“É um problema silencioso. O assédio existe, sabemos que existe, mas na maioria não há denúncias. Quando o trabalhador não aguenta mais entra de baixa, porque se fizer queixa está na lista negra”, disse o presidente do Mais Sindicato (afeto à UGT), António Fonseca, na audição dos sindicatos do setor bancário na Comissão parlamentar de Trabalho.

Segundo o dirigente sindical, os bancários têm vindo a diminuir significativamente quando o trabalho não diminuiu, apesar do tanto que os bancos falam em digitalização, e, questionado sobre o direito a desligar, afirmou que os bancários sabem que o direito existe, mas que também terão consequências se o exigirem.

“Todos temos direito a desligar, o problema é que ninguém tem o atrevimento de desligar. [As chefias] ligam fora de horas, marcam reuniões fora de horas, formações fora de horas”, afirmou.

Para o dirigente sindical é preciso um ‘grito do Ipiranga’ dos bancários pois estão cada vez mais assoberbados e o setor tem cada vez mais dificuldade em contratar gente devido às condições de trabalho.

O presidente do STEC, Pedro Messias, também disse haver um “grande problema de assédio ao nível da banca, transversal”, incluindo no banco público, e adiantou que, mesmo quando o trabalhador faz queixa, o habitual é o processo não dar em nada.

Segundo os dirigentes sindicais hoje ouvidos na Comissão parlamentar de Trabalho, os bancários lidam com um trabalho de enorme pressão, referindo que a digitalização não é tão real como se pensa (afirmam haver 'falsa digitalização' e que, mesmo quando clientes fazem operações pela 'app' dos bancos, os pedidos e as execuções de ordens precisam de bancários que deem andamento aos processos).

Afirmam ainda que o setor bancário que serve mal os clientes com fecho de balcões (que afeta especialmente o interior do país, onde por vezes é preciso fazer dezenas de quilómetros só para levantar dinheiro) e redução do horário de atendimento das agências.

Disseram ainda que ser bancário já foi uma profissão reconhecida e bem remunerada mas hoje não é, auferindo salários que não se coadunam com a formação e as exigências que lhes são feitas.

Segundo Pedro Brito, do Sindicato Independente da Banca, os bancos há anos que propõem aumentos salariais “sempre abaixo da inflação” e têm vindo a quebrar a ética negocial ao fazer atualizações salariais antes de ser terminada a negociação coletiva. O objetivo, disse, é diminuir a capacidade de reivindicação dos sindicatos aproveitando a pouca mobilização dos trabalhadores do setor.

Os sindicatos afirmaram ainda que a legislação do trabalho que existe não é cumprida, desde logo porque a Autoridade para as Condições do Trabalho (ACT) não tem uma fiscalização efetiva.

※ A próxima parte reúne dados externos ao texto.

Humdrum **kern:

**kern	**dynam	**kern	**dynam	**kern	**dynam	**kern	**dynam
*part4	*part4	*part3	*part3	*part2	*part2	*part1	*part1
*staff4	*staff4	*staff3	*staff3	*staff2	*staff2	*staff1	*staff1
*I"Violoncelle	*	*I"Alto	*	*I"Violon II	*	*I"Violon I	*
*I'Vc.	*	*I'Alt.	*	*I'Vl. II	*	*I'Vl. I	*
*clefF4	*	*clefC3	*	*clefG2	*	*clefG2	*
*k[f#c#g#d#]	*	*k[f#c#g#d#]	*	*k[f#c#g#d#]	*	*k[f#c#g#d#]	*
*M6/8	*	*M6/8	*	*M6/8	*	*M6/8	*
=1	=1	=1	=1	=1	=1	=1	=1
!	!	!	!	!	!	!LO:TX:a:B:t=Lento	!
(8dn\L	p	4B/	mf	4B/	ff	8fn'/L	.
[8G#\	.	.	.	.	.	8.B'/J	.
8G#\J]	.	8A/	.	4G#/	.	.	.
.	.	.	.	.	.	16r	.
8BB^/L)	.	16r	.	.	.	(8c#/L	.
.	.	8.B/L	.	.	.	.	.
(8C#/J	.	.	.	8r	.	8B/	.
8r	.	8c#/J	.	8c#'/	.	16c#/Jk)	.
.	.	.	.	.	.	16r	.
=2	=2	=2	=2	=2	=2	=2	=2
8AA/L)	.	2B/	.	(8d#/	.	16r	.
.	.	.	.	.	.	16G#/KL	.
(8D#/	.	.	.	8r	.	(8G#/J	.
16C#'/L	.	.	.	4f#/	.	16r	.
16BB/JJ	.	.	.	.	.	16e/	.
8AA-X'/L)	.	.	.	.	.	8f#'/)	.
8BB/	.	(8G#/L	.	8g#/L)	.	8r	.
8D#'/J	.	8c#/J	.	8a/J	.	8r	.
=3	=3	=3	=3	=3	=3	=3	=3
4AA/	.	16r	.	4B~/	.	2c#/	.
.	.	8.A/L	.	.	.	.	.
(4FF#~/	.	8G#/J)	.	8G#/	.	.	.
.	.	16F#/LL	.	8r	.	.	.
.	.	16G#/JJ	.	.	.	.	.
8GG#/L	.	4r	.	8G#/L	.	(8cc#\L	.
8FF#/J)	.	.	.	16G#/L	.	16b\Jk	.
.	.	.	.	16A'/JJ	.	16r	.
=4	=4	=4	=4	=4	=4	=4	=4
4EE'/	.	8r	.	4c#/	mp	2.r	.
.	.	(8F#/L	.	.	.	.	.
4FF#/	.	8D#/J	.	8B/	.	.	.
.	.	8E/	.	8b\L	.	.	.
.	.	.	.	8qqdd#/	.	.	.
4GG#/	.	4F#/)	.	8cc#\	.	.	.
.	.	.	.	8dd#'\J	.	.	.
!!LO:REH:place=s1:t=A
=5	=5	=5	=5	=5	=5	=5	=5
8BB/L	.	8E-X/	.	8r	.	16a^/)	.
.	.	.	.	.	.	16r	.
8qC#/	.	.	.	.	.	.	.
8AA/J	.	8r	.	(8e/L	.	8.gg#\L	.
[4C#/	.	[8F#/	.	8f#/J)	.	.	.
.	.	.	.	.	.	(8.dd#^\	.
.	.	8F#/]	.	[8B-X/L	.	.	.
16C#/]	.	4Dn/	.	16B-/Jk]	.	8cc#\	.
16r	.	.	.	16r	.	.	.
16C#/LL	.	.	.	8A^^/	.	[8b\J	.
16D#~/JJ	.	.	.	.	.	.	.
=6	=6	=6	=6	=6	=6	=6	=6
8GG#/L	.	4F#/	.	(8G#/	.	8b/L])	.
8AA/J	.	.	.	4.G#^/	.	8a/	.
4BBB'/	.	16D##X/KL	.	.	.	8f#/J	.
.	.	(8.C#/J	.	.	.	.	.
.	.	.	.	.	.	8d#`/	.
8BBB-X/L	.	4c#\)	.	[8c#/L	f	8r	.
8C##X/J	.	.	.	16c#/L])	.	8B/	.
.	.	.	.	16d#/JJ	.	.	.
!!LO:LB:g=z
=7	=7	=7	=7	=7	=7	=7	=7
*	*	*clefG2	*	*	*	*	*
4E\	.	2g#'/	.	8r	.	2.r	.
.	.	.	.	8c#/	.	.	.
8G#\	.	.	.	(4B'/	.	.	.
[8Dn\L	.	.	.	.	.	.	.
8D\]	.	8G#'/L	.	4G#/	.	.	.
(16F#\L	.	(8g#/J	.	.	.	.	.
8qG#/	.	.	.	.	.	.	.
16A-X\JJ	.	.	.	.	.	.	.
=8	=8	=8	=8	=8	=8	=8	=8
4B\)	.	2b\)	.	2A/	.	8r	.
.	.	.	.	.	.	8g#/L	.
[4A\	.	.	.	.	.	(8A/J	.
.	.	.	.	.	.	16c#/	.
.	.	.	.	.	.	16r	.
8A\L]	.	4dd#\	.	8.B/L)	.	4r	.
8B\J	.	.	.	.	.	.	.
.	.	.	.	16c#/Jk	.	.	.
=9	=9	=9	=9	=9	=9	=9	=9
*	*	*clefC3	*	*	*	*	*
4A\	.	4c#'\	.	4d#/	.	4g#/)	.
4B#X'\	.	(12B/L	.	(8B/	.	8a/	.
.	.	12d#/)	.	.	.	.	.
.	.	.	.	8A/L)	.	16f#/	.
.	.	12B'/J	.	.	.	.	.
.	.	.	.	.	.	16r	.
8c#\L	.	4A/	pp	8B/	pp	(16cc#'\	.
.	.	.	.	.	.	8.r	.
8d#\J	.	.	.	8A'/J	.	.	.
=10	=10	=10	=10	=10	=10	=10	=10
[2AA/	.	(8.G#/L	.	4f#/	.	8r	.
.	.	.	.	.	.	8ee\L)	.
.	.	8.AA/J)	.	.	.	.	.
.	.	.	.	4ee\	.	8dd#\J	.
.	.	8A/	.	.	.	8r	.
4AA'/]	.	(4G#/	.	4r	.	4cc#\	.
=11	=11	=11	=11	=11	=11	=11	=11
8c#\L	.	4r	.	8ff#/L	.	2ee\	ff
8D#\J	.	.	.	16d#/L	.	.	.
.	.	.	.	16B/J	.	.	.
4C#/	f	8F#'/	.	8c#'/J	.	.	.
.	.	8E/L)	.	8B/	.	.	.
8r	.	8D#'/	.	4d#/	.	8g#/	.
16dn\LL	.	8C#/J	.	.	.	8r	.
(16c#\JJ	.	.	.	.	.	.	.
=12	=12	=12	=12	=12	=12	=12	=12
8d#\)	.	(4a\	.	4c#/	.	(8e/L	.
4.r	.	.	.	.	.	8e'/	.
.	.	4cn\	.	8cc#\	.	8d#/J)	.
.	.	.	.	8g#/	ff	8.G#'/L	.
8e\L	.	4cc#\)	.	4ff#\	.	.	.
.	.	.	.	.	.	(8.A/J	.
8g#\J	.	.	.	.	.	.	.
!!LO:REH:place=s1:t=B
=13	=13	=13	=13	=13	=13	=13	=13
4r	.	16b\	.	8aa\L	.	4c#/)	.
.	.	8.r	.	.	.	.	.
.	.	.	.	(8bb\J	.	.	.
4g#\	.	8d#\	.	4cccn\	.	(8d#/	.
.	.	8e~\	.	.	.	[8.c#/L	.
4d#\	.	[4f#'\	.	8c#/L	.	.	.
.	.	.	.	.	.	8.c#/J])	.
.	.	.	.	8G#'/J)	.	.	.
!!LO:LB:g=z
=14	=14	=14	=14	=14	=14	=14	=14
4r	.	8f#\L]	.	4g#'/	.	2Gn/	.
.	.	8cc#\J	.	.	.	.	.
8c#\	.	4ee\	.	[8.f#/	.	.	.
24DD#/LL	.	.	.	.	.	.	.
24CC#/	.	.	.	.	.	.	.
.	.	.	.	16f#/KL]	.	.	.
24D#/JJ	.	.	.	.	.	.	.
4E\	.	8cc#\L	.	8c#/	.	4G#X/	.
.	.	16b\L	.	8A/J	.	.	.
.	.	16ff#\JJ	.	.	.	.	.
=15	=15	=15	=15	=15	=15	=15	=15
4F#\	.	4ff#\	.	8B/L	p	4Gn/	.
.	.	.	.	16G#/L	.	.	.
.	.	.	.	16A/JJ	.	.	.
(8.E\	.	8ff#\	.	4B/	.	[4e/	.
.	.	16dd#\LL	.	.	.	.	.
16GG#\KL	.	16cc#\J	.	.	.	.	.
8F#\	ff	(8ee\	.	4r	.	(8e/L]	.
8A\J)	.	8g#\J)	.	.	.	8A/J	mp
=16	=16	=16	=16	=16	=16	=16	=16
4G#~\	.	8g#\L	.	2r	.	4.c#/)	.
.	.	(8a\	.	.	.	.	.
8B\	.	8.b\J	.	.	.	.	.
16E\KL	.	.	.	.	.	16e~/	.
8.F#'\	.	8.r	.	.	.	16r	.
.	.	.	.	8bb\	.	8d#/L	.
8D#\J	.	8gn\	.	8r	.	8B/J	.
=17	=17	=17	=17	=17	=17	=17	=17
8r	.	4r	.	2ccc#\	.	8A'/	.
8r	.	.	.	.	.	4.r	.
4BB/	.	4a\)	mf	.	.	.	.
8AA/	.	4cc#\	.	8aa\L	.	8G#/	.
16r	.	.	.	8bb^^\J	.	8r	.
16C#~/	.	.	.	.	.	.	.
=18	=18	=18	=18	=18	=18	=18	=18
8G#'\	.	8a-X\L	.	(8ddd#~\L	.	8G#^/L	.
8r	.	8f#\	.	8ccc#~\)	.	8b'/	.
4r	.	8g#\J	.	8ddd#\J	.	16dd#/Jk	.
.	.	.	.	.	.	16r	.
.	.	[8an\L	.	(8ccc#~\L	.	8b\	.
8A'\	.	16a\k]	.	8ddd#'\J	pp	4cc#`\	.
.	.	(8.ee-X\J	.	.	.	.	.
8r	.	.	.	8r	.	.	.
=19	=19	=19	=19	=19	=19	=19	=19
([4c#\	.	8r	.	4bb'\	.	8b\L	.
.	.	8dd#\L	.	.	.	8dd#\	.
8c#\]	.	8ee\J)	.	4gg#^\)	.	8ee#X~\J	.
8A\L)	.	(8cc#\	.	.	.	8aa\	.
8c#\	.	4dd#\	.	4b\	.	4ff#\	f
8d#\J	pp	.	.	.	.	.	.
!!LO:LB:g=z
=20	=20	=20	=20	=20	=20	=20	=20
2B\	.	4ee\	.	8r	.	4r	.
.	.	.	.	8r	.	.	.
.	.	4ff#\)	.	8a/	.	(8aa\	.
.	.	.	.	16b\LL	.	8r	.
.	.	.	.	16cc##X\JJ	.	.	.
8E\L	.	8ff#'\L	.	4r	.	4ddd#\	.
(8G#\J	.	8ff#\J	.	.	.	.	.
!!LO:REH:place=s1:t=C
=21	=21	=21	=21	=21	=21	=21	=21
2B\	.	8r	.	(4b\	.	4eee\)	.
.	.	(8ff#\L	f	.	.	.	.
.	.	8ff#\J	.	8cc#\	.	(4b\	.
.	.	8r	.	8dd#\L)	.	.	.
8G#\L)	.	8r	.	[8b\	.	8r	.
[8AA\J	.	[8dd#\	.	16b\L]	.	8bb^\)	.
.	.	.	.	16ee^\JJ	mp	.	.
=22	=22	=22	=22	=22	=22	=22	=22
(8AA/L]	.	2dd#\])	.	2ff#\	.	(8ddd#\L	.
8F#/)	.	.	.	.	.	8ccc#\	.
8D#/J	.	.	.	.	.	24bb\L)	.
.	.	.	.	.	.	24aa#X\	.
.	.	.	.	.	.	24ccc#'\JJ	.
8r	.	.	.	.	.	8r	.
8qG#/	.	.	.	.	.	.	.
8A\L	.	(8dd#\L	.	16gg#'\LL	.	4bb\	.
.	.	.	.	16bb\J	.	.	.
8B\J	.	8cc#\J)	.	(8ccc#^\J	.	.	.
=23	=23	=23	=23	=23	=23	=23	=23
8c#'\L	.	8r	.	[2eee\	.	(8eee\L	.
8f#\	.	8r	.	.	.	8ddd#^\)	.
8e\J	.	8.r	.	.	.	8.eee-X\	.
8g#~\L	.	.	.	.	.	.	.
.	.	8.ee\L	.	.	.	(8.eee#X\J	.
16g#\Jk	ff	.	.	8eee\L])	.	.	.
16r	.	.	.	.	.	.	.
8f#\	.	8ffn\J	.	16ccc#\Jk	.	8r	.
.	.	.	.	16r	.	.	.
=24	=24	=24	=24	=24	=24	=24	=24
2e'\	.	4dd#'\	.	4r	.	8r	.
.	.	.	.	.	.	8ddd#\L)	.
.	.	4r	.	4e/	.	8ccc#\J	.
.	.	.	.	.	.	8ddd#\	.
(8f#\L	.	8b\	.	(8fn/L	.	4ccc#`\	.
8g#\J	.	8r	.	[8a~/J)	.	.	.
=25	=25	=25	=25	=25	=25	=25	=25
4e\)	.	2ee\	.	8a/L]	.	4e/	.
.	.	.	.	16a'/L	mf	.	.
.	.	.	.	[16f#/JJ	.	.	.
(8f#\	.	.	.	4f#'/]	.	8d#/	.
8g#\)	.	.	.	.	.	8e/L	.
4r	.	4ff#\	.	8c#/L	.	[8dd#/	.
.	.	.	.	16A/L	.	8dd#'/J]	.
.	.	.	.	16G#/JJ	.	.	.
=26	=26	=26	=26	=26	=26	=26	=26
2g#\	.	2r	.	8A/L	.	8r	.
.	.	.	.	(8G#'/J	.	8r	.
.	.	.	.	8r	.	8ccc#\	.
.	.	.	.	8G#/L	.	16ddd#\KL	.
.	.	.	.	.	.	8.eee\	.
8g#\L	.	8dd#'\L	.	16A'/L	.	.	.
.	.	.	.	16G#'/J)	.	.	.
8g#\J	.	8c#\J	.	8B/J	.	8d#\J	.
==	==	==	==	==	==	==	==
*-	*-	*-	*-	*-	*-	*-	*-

“Há legislação mas é preciso ser cumprida. Eu era jovem e enfiaram-se dentro de uma casa banho para a ACT não me ver. Quando se é jovem e se quer ter uma promoção para ganhar melhor é-se manietado”, recordou António Fonseca, defendendo ainda que a muitas empresas compensa pagar as multas.

“Muitas vezes não pagam as hora extra porque mais vale pagar as coimas do que as horas extra”, considerou.

Para Nuno Matos, do Sindicato dos Trabalhadores da Actividade Financeira (Sintaf, afeto à UGT), os problemas residem também na caducidade das contratações coletivas, permitindo às empresas denunciarem as convenções coletivas (onde estão consagrados direitos dos trabalhadores de um setor específico) ou usarem esta possibilidade para tentar impor piores condições de trabalho.

Esta frente comum de sindicatos da banca (Mais Sindicato, Sindicato dos Trabalhadores do Setor Financeiro de Portugal, Sindicato dos Bancários do Centro, Sindicato de Trabalhadores das Empresas do Grupo Caixa Geral de Depósitos, Sindicato dos Trabalhadores da Actividade Financeira e Sindicato Independente da Banca) tem vindo a reunir-se com o poder político para dar conta dos problemas do setor, tendo já havido reuniões com grupos parlamentares de PS, Chega, Iniciativa Liberal e PCP e com o Presidente da República, Marcelo Rebelo de Sousa. Aguardam reuniões com PSD, BE, Livre e PAN.

No final de 2023, segundo as séries longas do Banco de Portugal, havia 44 mil trabalhadores bancários (face a 63 mil em 1993) e mais 15 mil em regime de 'outsourcing' (trabalhadores externos que prestam serviços para os bancos).